According to an exemplary embodiment of the present invention, a multiband frequency is generated by adding a slot depending on the frequency bandwidth for changing or generating a patch form of a multiband antenna, and a plurality of systems requiring the multiband is combined by applying the present invention to linear polarization and circular polarization.

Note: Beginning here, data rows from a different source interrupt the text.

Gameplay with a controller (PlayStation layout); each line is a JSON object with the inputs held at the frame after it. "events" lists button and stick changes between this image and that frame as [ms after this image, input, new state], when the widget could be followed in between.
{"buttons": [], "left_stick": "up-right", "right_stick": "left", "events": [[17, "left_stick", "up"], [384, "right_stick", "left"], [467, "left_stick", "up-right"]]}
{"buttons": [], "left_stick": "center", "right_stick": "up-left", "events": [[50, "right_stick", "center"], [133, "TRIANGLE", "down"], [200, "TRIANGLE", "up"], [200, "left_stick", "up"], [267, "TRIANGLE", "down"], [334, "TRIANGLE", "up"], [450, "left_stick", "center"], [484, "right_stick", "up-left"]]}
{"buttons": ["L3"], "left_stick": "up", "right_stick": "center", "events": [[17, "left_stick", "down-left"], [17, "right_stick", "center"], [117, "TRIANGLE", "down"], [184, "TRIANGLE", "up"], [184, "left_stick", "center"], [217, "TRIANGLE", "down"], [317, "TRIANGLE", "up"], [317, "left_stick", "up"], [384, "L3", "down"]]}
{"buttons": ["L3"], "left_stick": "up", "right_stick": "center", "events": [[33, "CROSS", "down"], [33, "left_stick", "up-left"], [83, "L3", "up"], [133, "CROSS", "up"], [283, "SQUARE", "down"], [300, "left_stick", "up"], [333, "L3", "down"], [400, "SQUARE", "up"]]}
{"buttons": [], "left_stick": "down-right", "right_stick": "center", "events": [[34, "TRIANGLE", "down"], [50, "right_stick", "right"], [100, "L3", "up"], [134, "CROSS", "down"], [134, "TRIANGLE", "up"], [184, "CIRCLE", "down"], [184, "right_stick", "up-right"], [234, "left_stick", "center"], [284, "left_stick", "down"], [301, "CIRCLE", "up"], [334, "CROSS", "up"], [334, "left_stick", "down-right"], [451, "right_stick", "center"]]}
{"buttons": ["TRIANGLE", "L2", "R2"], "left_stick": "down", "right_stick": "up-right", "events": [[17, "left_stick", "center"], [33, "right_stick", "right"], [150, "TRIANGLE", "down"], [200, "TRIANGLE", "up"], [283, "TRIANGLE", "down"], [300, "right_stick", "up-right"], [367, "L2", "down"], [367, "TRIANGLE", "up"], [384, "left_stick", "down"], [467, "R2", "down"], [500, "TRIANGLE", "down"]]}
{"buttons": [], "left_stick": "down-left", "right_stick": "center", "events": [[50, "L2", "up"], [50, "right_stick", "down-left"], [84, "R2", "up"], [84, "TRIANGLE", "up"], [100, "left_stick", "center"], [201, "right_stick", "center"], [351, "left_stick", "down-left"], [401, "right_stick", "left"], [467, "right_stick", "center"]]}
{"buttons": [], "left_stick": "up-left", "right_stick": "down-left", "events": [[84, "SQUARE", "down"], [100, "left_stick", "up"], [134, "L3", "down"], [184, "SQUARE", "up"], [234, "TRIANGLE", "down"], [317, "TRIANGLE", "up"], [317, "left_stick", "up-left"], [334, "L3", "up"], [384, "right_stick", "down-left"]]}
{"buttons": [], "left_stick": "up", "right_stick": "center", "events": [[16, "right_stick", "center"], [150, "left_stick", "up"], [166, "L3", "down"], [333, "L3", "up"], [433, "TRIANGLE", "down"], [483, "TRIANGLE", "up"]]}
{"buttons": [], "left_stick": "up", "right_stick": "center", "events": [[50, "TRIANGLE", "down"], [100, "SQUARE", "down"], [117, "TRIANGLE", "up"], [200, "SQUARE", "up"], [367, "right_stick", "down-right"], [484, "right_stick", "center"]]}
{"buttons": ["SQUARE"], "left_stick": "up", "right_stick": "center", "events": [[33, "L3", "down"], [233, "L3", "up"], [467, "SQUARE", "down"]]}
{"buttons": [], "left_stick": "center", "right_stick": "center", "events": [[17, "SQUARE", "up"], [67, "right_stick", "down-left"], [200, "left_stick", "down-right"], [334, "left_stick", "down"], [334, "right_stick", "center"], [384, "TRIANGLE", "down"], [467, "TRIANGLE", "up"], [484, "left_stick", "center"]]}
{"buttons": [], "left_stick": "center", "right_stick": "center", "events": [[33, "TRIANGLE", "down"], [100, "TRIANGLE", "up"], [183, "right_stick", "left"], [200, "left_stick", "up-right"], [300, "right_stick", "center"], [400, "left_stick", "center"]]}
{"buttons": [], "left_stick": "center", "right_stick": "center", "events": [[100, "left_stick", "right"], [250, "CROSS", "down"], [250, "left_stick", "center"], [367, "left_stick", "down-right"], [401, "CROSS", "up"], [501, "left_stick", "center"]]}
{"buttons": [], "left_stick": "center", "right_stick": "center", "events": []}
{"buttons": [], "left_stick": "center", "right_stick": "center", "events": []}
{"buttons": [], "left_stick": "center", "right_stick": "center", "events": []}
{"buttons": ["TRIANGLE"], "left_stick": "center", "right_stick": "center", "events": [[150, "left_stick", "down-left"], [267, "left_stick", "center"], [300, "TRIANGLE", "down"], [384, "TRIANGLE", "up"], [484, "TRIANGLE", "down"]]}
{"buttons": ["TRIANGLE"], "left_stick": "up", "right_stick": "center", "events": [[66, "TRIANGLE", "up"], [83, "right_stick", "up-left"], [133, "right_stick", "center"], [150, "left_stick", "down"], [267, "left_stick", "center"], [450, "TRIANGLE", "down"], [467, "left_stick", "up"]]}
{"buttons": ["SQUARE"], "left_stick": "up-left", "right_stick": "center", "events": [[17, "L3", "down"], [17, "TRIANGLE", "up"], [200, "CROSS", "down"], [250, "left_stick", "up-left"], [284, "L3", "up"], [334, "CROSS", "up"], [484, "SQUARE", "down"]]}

The multiband antenna can generate a multi-frequency bandwidth when a slot corresponding to the frequency bandwidth is added or the shape of the patch is changed, and it is easily applied to the linear polarization and circular polarization to be thus used for various systems requiring multibands.
Further, the multiband antenna according to the exemplary embodiment of the present invention is realized as a microstrip antenna to thus allow mass production, and it allows down-sizing and a smaller weight by reducing the size to be less than that of a single band antenna.
The above-described embodiments can be realized through a program for realizing functions corresponding to the configuration of the embodiments or a recording medium for recording the program in addition to through the above-described device and/or method, which is easily realized by a person skilled in the art.
While this invention has been described in connection with what is presently considered to be practical exemplary embodiments, it is to be understood that the invention is not limited to the disclosed embodiments, but, on the contrary, is intended to cover various medications and equivalent arrangements included within the spirit and scope of the appended claims.

Claims

A multiband antenna comprising:
a dielectric material; and

a plurality of patches arranged on the dielectric material,
wherein a slot is formed between two adjacent patches from among the plurality of patches, and
the number of output frequency bandwidths corresponds to the number of slots.
The multiband antenna of claim 1, wherein the number of slots is less than the number of frequency bandwidths by 1.
The multiband antenna of claim 1 or 2, wherein a first patch from among two adjacent patches surrounds the second patch.
The multiband antenna of claim 3, wherein the multiband antenna comprises a feeding point formed on an innermost patch from among the plurality of patches and receiving a signal for forming the frequency bandwidth.
The multiband antenna of claim 4, wherein the first patch is resonated by a first frequency, and the second patch is resonated by a second frequency that is higher than the first frequency.
The multiband antenna of claim 5, wherein the first patch receives a coupling signal of the signal transmitted to the second patch and is resonated by the first frequency.
The multiband antenna of one of claims 1 to 6, wherein the plurality of patches have a shape for forming linear polarization or circular polarization.
A multiband antenna comprising:
a dielectric material;

a first patch formed on the dielectric material and having a feeding point; and

a second patch formed on the dielectric material and surrounding the first patch,
wherein a slot is formed between the first patch and the second patch.
The multiband antenna of claim 8, wherein the first patch is resonated by a first frequency, and the second patch is resonated by a second frequency that is lower than the first frequency.
The multiband antenna of claim 8 or 9, wherein the second patch receives a coupling signal of the signal transmitted to the first patch and is then resonated by a second frequency.
The multiband antenna of claim 8, 9 or 10, further comprising a third patch formed on the dielectric material and surrounding the second patch.